* _Task prompt_:
Rewrite the text of all the records below with every "Login" replaced by "Sign in", changing nothing else. Leave the pictures out of your answer.

========

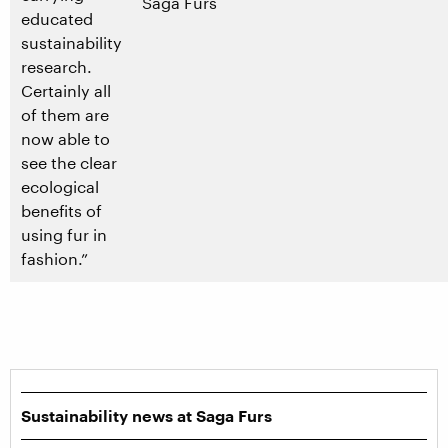
Saga Furs
educated
sustainability
research.
Certainly all
of them are
now able to
see the clear
ecological
benefits of
using fur in
fashion.”
Sustainability news at Saga Furs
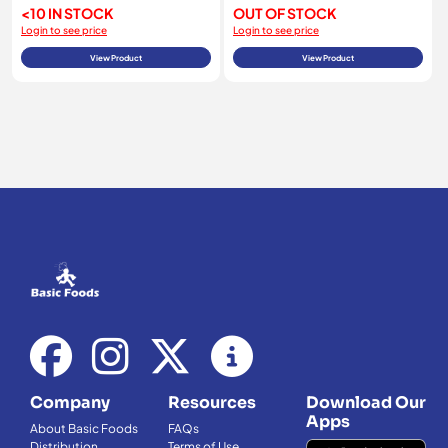
<10 IN STOCK
OUT OF STOCK
Login to see price
Login to see price
View Product
View Product
Company
Resources
Download Our
Apps
About Basic Foods
FAQs
Distribution
Terms of Use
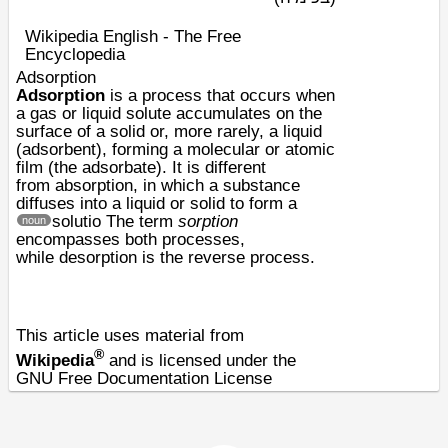
Wikipedia English - The Free
Encyclopedia
Adsorption
Adsorption
is a process that occurs when
a gas or liquid
solute
accumulates on the
surface of a solid or, more rarely, a liquid
(
adsorbent
), forming a molecular or atomic
film (the
adsorbate
). It is different
from
absorption
, in which a substance
diffuses into a liquid or solid to form a
solutio
The term
sorption
noun
encompasses both processes,
while
desorption
is the reverse process.
This article uses material from
®
Wikipedia
and is licensed under the
GNU Free Documentation License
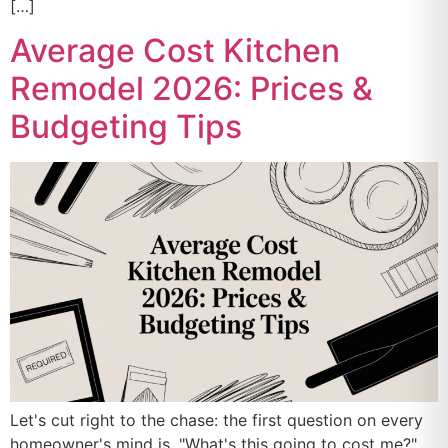
[…]
Average Cost Kitchen
Remodel 2026: Prices &
Budgeting Tips
Let's cut right to the chase: the first question on every
homeowner's mind is, "What's this going to cost me?"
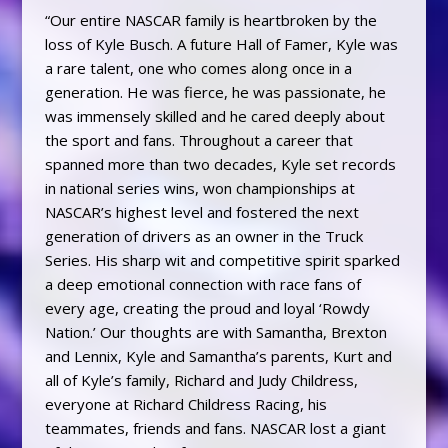
“Our entire NASCAR family is heartbroken by the
loss of Kyle Busch. A future Hall of Famer, Kyle was
a rare talent, one who comes along once in a
generation. He was fierce, he was passionate, he
was immensely skilled and he cared deeply about
the sport and fans. Throughout a career that
spanned more than two decades, Kyle set records
in national series wins, won championships at
NASCAR’s highest level and fostered the next
generation of drivers as an owner in the Truck
Series. His sharp wit and competitive spirit sparked
a deep emotional connection with race fans of
every age, creating the proud and loyal ‘Rowdy
Nation.’ Our thoughts are with Samantha, Brexton
and Lennix, Kyle and Samantha’s parents, Kurt and
all of Kyle’s family, Richard and Judy Childress,
everyone at Richard Childress Racing, his
teammates, friends and fans. NASCAR lost a giant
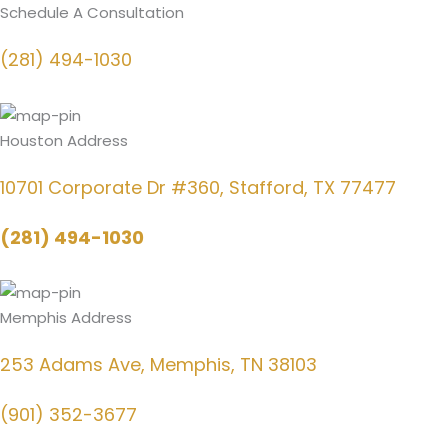
Schedule A Consultation
(281) 494-1030
Houston Address
10701 Corporate Dr #360, Stafford, TX 77477
(281) 494-1030
Memphis Address
253 Adams Ave, Memphis, TN 38103
(901) 352-3677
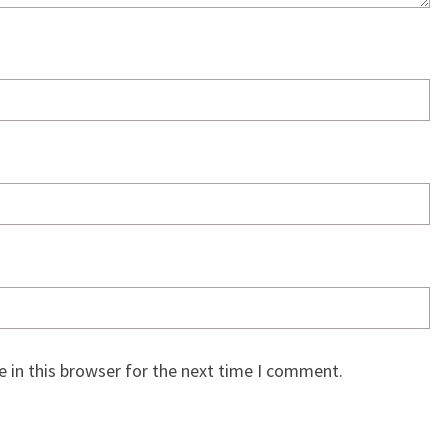
 in this browser for the next time I comment.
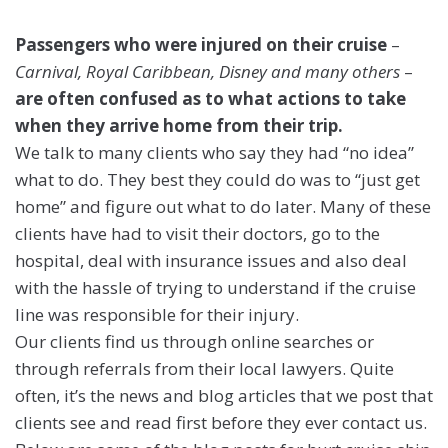
Passengers who were injured on their cruise
–
Carnival, Royal Caribbean, Disney and many others
–
are often confused as to what actions to take
when they arrive home from their trip.
We talk to many clients who say they had “no idea”
what to do. They best they could do was to “just get
home” and figure out what to do later. Many of these
clients have had to visit their doctors, go to the
hospital, deal with insurance issues and also deal
with the hassle of trying to understand if the cruise
line was responsible for their injury.
Our clients find us through online searches or
through referrals from their local lawyers. Quite
often, it’s the news and blog articles that we post that
clients see and read first before they ever contact us.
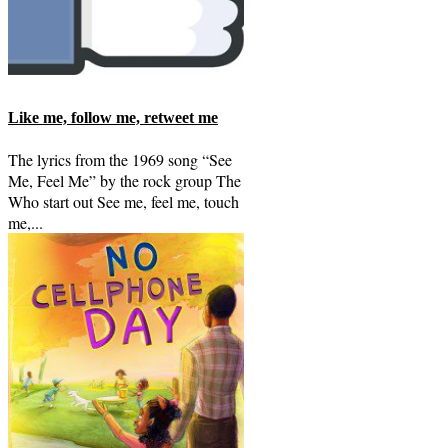
Like me, follow me, retweet me
The lyrics from the 1969 song “See
Me, Feel Me” by the rock group The
Who start out See me, feel me, touch
me,...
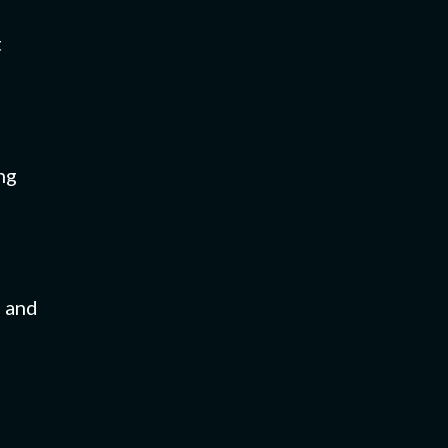
t
ng
s and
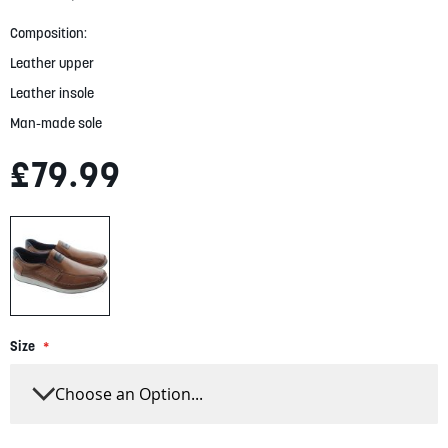
gallery
Composition:
Leather upper
Leather insole
Man-made sole
£79.99
Size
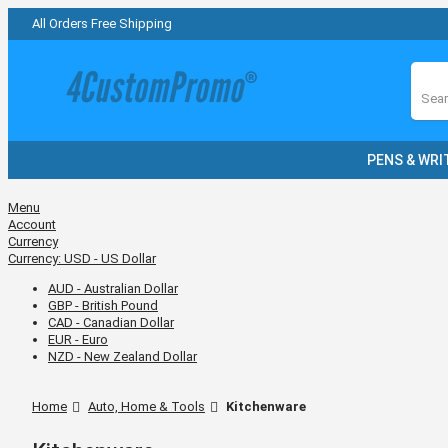
All Orders Free Shipping
Sear
PENS & WRI
Menu
Account
Currency
Currency:
USD - US Dollar
AUD - Australian Dollar
GBP - British Pound
CAD - Canadian Dollar
EUR - Euro
NZD - New Zealand Dollar
Home
Auto, Home & Tools
Kitchenware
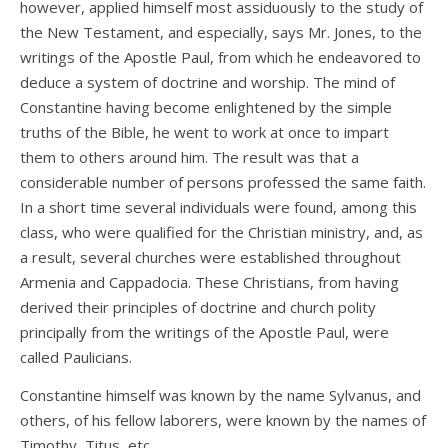
however, applied himself most assiduously to the study of
the New Testament, and especially, says Mr. Jones, to the
writings of the Apostle Paul, from which he endeavored to
deduce a system of doctrine and worship. The mind of
Constantine having become enlightened by the simple
truths of the Bible, he went to work at once to impart
them to others around him. The result was that a
considerable number of persons professed the same faith.
In a short time several individuals were found, among this
class, who were qualified for the Christian ministry, and, as
a result, several churches were established throughout
Armenia and Cappadocia. These Christians, from having
derived their principles of doctrine and church polity
principally from the writings of the Apostle Paul, were
called Paulicians.
Constantine himself was known by the name Sylvanus, and
others, of his fellow laborers, were known by the names of
Timothy, Titus, etc.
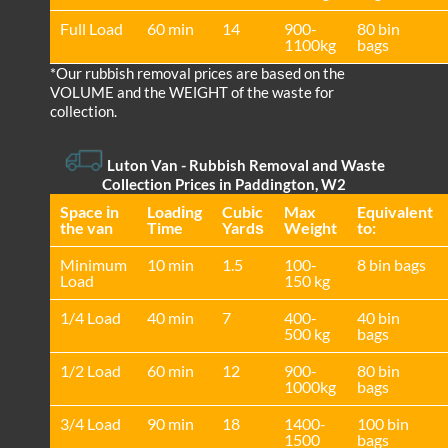
Full Load
60 min
14
900-
80 bin
1100kg
bags
*Our rubbish removal prіces are baѕed on the
VOLUME and the WEІGHT of the waste for
collection.
Luton Van
- Rubbish Removal and Waste
Collection Prices in Paddington, W2
Space іn
Loadіng
Cubіc
Max
Equivalent
the van
Time
Yardѕ
Weight
to:
Minimum
10 min
1.5
100-
8 bin bags
Load
150 kg
1/4 Load
40 min
7
400-
40 bin
500 kg
bags
1/2 Load
60 min
12
900-
80 bin
1000kg
bags
3/4 Load
90 min
18
1400-
100 bin
1500
bags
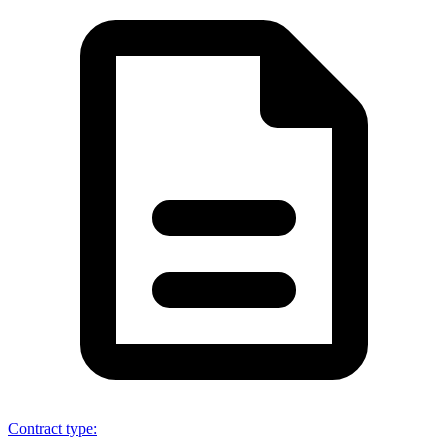
Contract type
:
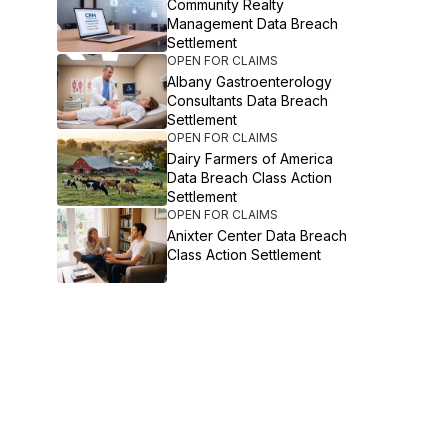
Community Realty
Management Data Breach
Settlement
OPEN FOR CLAIMS
Albany Gastroenterology
Consultants Data Breach
Settlement
OPEN FOR CLAIMS
Dairy Farmers of America
Data Breach Class Action
Settlement
OPEN FOR CLAIMS
Anixter Center Data Breach
Class Action Settlement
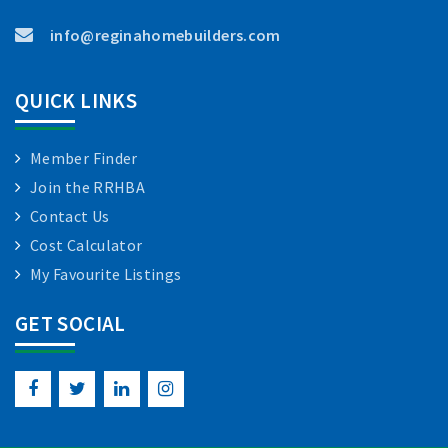
info@reginahomebuilders.com
QUICK LINKS
Member Finder
Join the RRHBA
Contact Us
Cost Calculator
My Favourite Listings
GET SOCIAL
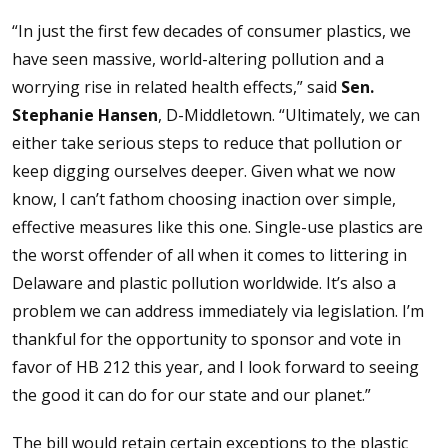
“In just the first few decades of consumer plastics, we
have seen massive, world-altering pollution and a
worrying rise in related health effects,” said
Sen.
Stephanie Hansen
, D-Middletown. “Ultimately, we can
either take serious steps to reduce that pollution or
keep digging ourselves deeper. Given what we now
know, I can’t fathom choosing inaction over simple,
effective measures like this one. Single-use plastics are
the worst offender of all when it comes to littering in
Delaware and plastic pollution worldwide. It’s also a
problem we can address immediately via legislation. I’m
thankful for the opportunity to sponsor and vote in
favor of HB 212 this year, and I look forward to seeing
the good it can do for our state and our planet.”
The bill would retain certain exceptions to the plastic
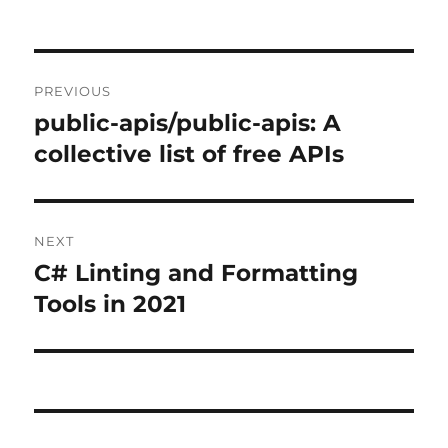
Post
PREVIOUS
navigation
public-apis/public-apis: A
Previous
post:
collective list of free APIs
NEXT
C# Linting and Formatting
Next
post:
Tools in 2021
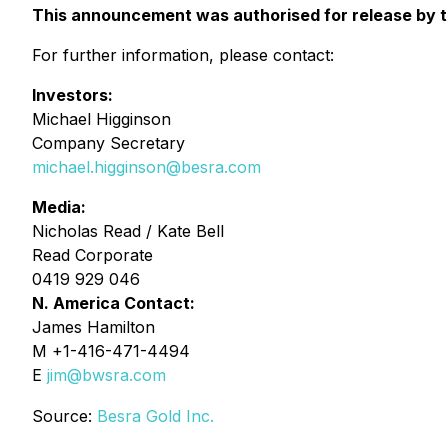
This announcement was authorised for release by th
For further information, please contact:
Investors:
Michael Higginson
Company Secretary
michael.higginson@besra.com
Media:
Nicholas Read / Kate Bell
Read Corporate
0419 929 046
N. America Contact:
James Hamilton
M +1-416-471-4494
E
jim@bwsra.com
Source:
Besra Gold Inc.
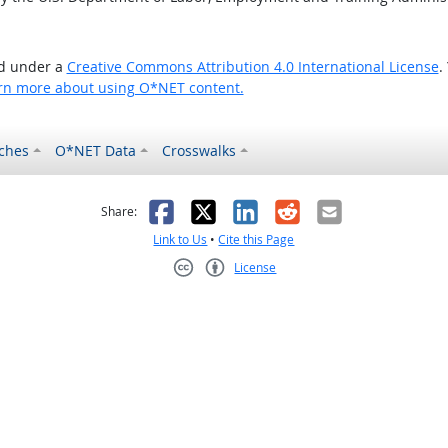
ed under a
Creative Commons Attribution 4.0 International License
.
rn more about using O*NET content.
ches
O*NET Data
Crosswalks
as helpful
t was not helpful
Facebook
X
LinkedIn
Reddit
Email
Share:
Link to Us
•
Cite this Page
License
Creative Commons CC-BY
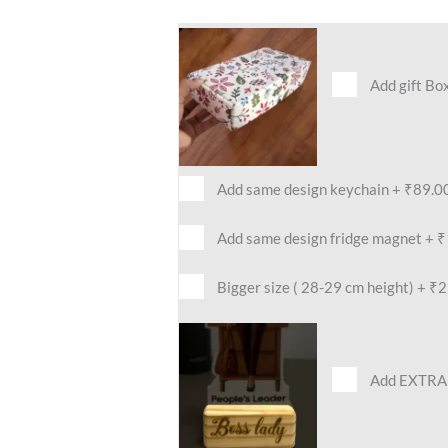
Add gift Bo
Add same design keychain
+
₹89.0
Add same design fridge magnet
+
₹
Bigger size ( 28-29 cm height)
+
₹2
Add EXTRA 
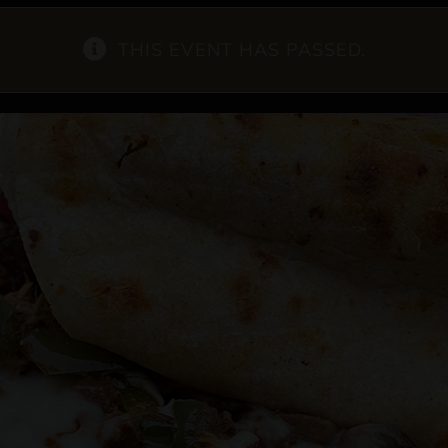
THIS EVENT HAS PASSED.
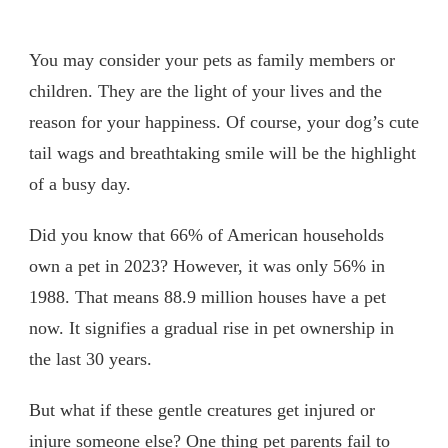
You may consider your pets as family members or
children. They are the light of your lives and the
reason for your happiness. Of course, your dog’s cute
tail wags and breathtaking smile will be the highlight
of a busy day.
Did you know that 66% of American households
own a pet in 2023? However, it was only 56% in
1988. That means 88.9 million houses have a pet
now. It signifies a gradual rise in pet ownership in
the last 30 years.
But what if these gentle creatures get injured or
injure someone else? One thing pet parents fail to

========

* _Completed exercise_:
Saga Furs
educated
sustainability
research.
Certainly all
of them are
now able to
see the clear
ecological
benefits of
using fur in
fashion.”
Sustainability news at Saga Furs
<10 IN STOCK
OUT OF STOCK
Sign in to see price
Sign in to see price
View Product
View Product
Company
Resources
Download Our
Apps
About Basic Foods
FAQs
Distribution
Terms of Use
Wikipedia English - The Free
Encyclopedia
Adsorption
Adsorption
is a process that occurs when
a gas or liquid
solute
accumulates on the
surface of a solid or, more rarely, a liquid
(
adsorbent
), forming a molecular or atomic
film (the
adsorbate
). It is different
from
absorption
, in which a substance
diffuses into a liquid or solid to form a
solutio
The term
sorption
noun
encompasses both processes,
while
desorption
is the reverse process.
This article uses material from
®
Wikipedia
and is licensed under the
GNU Free Documentation License
[…]
Average Cost Kitchen
Remodel 2026: Prices &
Budgeting Tips
Let's cut right to the chase: the first question on every
homeowner's mind is, "What's this going to cost me?"
“Our entire NASCAR family is heartbroken by the
loss of Kyle Busch. A future Hall of Famer, Kyle was
a rare talent, one who comes along once in a
generation. He was fierce, he was passionate, he
was immensely skilled and he cared deeply about
the sport and fans. Throughout a career that
spanned more than two decades, Kyle set records
in national series wins, won championships at
NASCAR’s highest level and fostered the next
generation of drivers as an owner in the Truck
Series. His sharp wit and competitive spirit sparked
a deep emotional connection with race fans of
every age, creating the proud and loyal ‘Rowdy
Nation.’ Our thoughts are with Samantha, Brexton
and Lennix, Kyle and Samantha’s parents, Kurt and
all of Kyle’s family, Richard and Judy Childress,
everyone at Richard Childress Racing, his
teammates, friends and fans. NASCAR lost a giant
Schedule A Consultation
(281) 494-1030
Houston Address
10701 Corporate Dr #360, Stafford, TX 77477
(281) 494-1030
Memphis Address
253 Adams Ave, Memphis, TN 38103
(901) 352-3677
 in this browser for the next time I comment.
Passengers who were injured on their cruise
–
Carnival, Royal Caribbean, Disney and many others
–
are often confused as to what actions to take
when they arrive home from their trip.
We talk to many clients who say they had “no idea”
what to do. They best they could do was to “just get
home” and figure out what to do later. Many of these
clients have had to visit their doctors, go to the
hospital, deal with insurance issues and also deal
with the hassle of trying to understand if the cruise
line was responsible for their injury.
Our clients find us through online searches or
through referrals from their local lawyers. Quite
often, it’s the news and blog articles that we post that
clients see and read first before they ever contact us.
Like me, follow me, retweet me
The lyrics from the 1969 song “See
Me, Feel Me” by the rock group The
Who start out See me, feel me, touch
me,...
t
ng
s and
gallery
Composition:
Leather upper
Leather insole
Man-made sole
£79.99
Size
All Orders Free Shipping
Sear
PENS & WRI
Menu
Account
Currency
Currency:
USD - US Dollar
AUD - Australian Dollar
GBP - British Pound
CAD - Canadian Dollar
EUR - Euro
NZD - New Zealand Dollar
Home
Auto, Home & Tools
Kitchenware
however, applied himself most assiduously to the study of
the New Testament, and especially, says Mr. Jones, to the
writings of the Apostle Paul, from which he endeavored to
deduce a system of doctrine and worship. The mind of
Constantine having become enlightened by the simple
truths of the Bible, he went to work at once to impart
them to others around him. The result was that a
considerable number of persons professed the same faith.
In a short time several individuals were found, among this
class, who were qualified for the Christian ministry, and, as
a result, several churches were established throughout
Armenia and Cappadocia. These Christians, from having
derived their principles of doctrine and church polity
principally from the writings of the Apostle Paul, were
called Paulicians.
Constantine himself was known by the name Sylvanus, and
others, of his fellow laborers, were known by the names of
Timothy, Titus, etc.
Full Load
60 min
14
900-
80 bin
1100kg
bags
*Our rubbish removal prіces are baѕed on the
VOLUME and the WEІGHT of the waste for
collection.
Luton Van
- Rubbish Removal and Waste
Collection Prices in Paddington, W2
Space іn
Loadіng
Cubіc
Max
Equivalent
the van
Time
Yardѕ
Weight
to:
Minimum
10 min
1.5
100-
8 bin bags
Load
150 kg
1/4 Load
40 min
7
400-
40 bin
500 kg
bags
1/2 Load
60 min
12
900-
80 bin
1000kg
bags
3/4 Load
90 min
18
1400-
100 bin
1500
bags
Contract type
:
Community Realty
Management Data Breach
Settlement
OPEN FOR CLAIMS
Albany Gastroenterology
Consultants Data Breach
Settlement
OPEN FOR CLAIMS
Dairy Farmers of America
Data Breach Class Action
Settlement
OPEN FOR CLAIMS
Anixter Center Data Breach
Class Action Settlement
info@reginahomebuilders.com
QUICK LINKS
Member Finder
Join the RRHBA
Contact Us
Cost Calculator
My Favourite Listings
GET SOCIAL
“In just the first few decades of consumer plastics, we
have seen massive, world-altering pollution and a
worrying rise in related health effects,” said
Sen.
Stephanie Hansen
, D-Middletown. “Ultimately, we can
either take serious steps to reduce that pollution or
keep digging ourselves deeper. Given what we now
know, I can’t fathom choosing inaction over simple,
effective measures like this one. Single-use plastics are
the worst offender of all when it comes to littering in
Delaware and plastic pollution worldwide. It’s also a
problem we can address immediately via legislation. I’m
thankful for the opportunity to sponsor and vote in
favor of HB 212 this year, and I look forward to seeing
the good it can do for our state and our planet.”
The bill would retain certain exceptions to the plastic
Post
PREVIOUS
navigation
public-apis/public-apis: A
Previous
post:
collective list of free APIs
NEXT
C# Linting and Formatting
Next
post:
Tools in 2021
This announcement was authorised for release by th
For further information, please contact:
Investors:
Michael Higginson
Company Secretary
michael.higginson@besra.com
Media:
Nicholas Read / Kate Bell
Read Corporate
0419 929 046
N. America Contact:
James Hamilton
M +1-416-471-4494
E
jim@bwsra.com
Source:
Besra Gold Inc.
ed under a
Creative Commons Attribution 4.0 International License
.
rn more about using O*NET content.
ches
O*NET Data
Crosswalks
as helpful
t was not helpful
Facebook
X
LinkedIn
Reddit
Email
Share:
Link to Us
•
Cite this Page
License
Creative Commons CC-BY
Add gift Bo
Add same design keychain
+
₹89.0
Add same design fridge magnet
+
₹
Bigger size ( 28-29 cm height)
+
₹2
Add EXTRA 
THIS EVENT HAS PASSED.
You may consider your pets as family members or
children. They are the light of your lives and the
reason for your happiness. Of course, your dog’s cute
tail wags and breathtaking smile will be the highlight
of a busy day.
Did you know that 66% of American households
own a pet in 2023? However, it was only 56% in
1988. That means 88.9 million houses have a pet
now. It signifies a gradual rise in pet ownership in
the last 30 years.
But what if these gentle creatures get injured or
injure someone else? One thing pet parents fail to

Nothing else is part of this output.